» **WORK REQUIRED**
Can you return every line from the entries below that contains the string "Tổng"?

» **RECORDS TO USE**
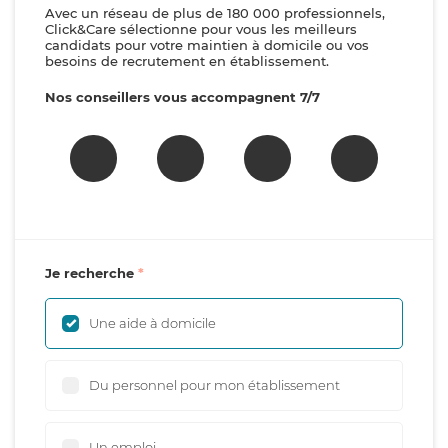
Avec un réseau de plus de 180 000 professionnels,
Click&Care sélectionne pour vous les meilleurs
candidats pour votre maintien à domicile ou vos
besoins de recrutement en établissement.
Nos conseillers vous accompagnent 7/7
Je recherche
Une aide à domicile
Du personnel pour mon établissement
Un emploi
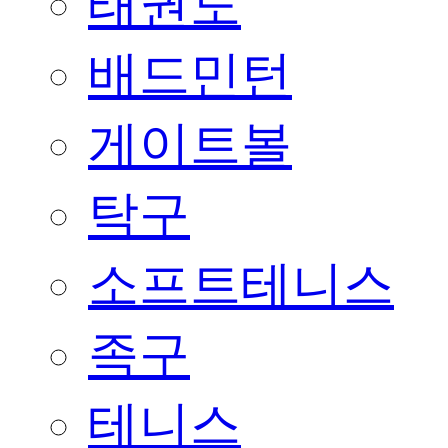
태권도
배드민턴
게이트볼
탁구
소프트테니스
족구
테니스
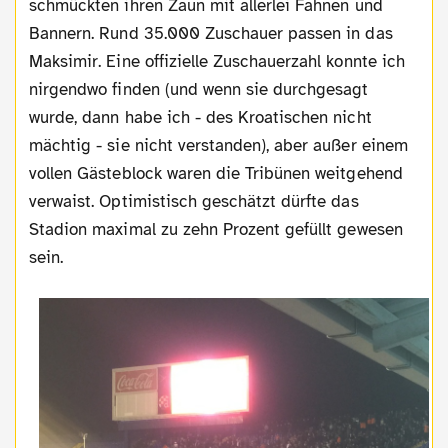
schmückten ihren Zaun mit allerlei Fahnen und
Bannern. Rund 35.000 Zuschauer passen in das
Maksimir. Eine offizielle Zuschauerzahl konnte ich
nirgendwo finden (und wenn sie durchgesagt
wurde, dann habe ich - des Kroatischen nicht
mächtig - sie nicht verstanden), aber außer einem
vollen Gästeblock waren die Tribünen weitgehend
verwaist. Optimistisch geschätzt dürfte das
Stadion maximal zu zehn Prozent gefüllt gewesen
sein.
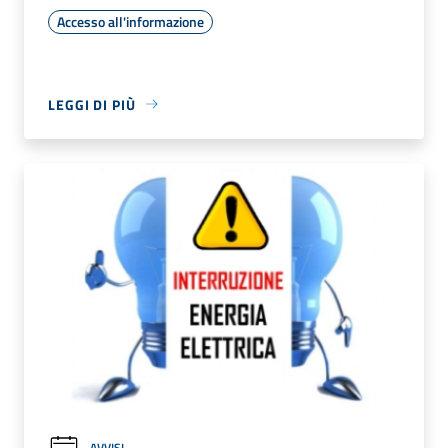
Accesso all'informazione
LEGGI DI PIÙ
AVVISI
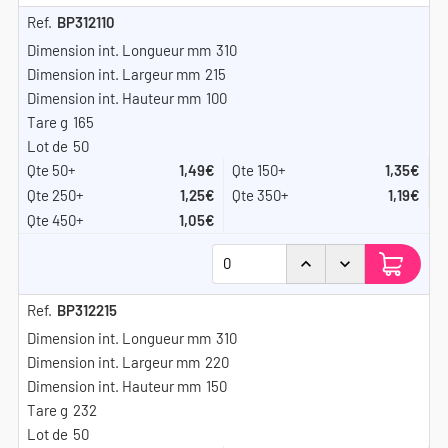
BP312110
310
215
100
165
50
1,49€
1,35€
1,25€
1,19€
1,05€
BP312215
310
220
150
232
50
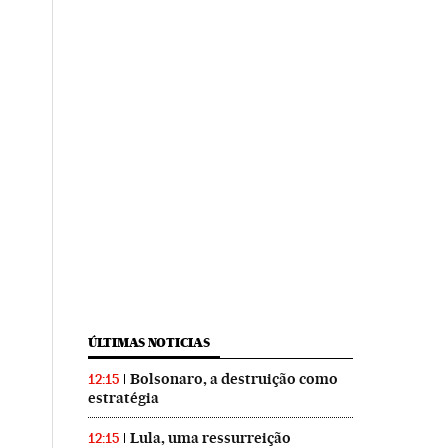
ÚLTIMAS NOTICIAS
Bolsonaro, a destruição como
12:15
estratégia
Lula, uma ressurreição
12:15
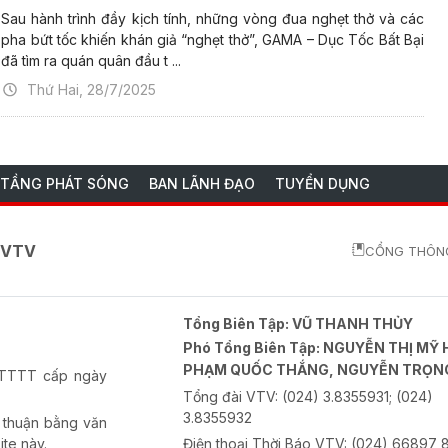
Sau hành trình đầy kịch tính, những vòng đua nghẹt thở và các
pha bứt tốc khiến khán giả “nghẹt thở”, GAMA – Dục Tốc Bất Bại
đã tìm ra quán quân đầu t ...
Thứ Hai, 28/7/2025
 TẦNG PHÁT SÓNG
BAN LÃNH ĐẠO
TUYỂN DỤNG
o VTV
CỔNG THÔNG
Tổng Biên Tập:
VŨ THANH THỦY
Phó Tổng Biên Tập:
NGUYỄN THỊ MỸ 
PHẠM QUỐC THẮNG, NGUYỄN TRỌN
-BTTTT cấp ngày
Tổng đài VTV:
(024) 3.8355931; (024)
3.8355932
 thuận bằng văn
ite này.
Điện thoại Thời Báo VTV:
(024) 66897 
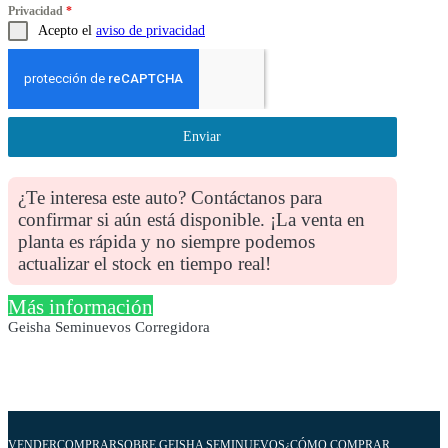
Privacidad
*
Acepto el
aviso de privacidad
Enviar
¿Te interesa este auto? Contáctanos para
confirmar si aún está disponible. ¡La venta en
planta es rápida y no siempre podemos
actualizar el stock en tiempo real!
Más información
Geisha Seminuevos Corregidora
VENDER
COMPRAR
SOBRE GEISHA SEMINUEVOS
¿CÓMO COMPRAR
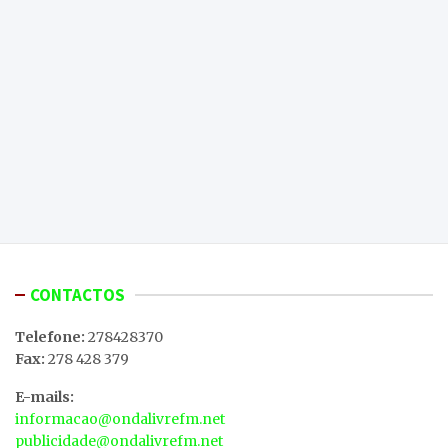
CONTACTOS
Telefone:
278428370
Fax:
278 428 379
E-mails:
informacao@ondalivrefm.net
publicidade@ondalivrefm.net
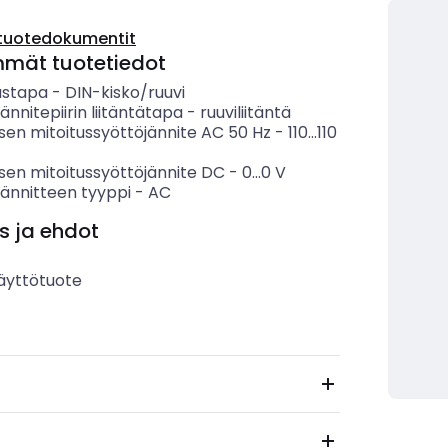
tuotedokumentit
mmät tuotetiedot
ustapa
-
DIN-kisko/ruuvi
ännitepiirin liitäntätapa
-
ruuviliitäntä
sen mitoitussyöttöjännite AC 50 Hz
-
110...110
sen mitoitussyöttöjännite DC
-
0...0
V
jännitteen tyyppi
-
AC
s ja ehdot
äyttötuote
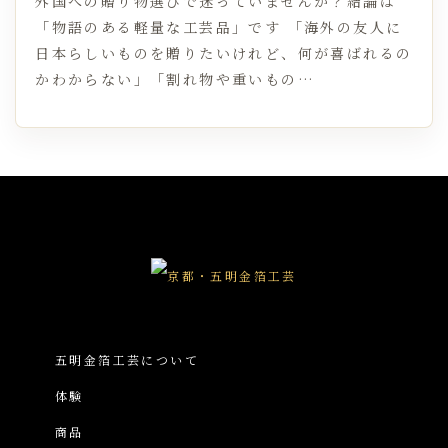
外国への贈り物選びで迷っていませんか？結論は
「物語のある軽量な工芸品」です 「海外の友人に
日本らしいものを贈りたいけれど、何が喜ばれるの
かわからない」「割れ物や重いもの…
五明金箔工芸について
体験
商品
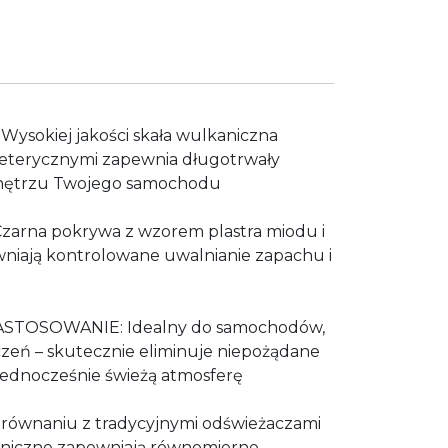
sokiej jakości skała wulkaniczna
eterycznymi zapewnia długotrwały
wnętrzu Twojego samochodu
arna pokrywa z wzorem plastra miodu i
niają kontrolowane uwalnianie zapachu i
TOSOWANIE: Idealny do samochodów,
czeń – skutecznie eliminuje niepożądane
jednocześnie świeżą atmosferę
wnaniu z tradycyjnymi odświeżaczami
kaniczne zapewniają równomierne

» **TASK OUTPUT**
Tổng Biên Tập:
Phó Tổng Biên Tập:
Tổng đài VTV:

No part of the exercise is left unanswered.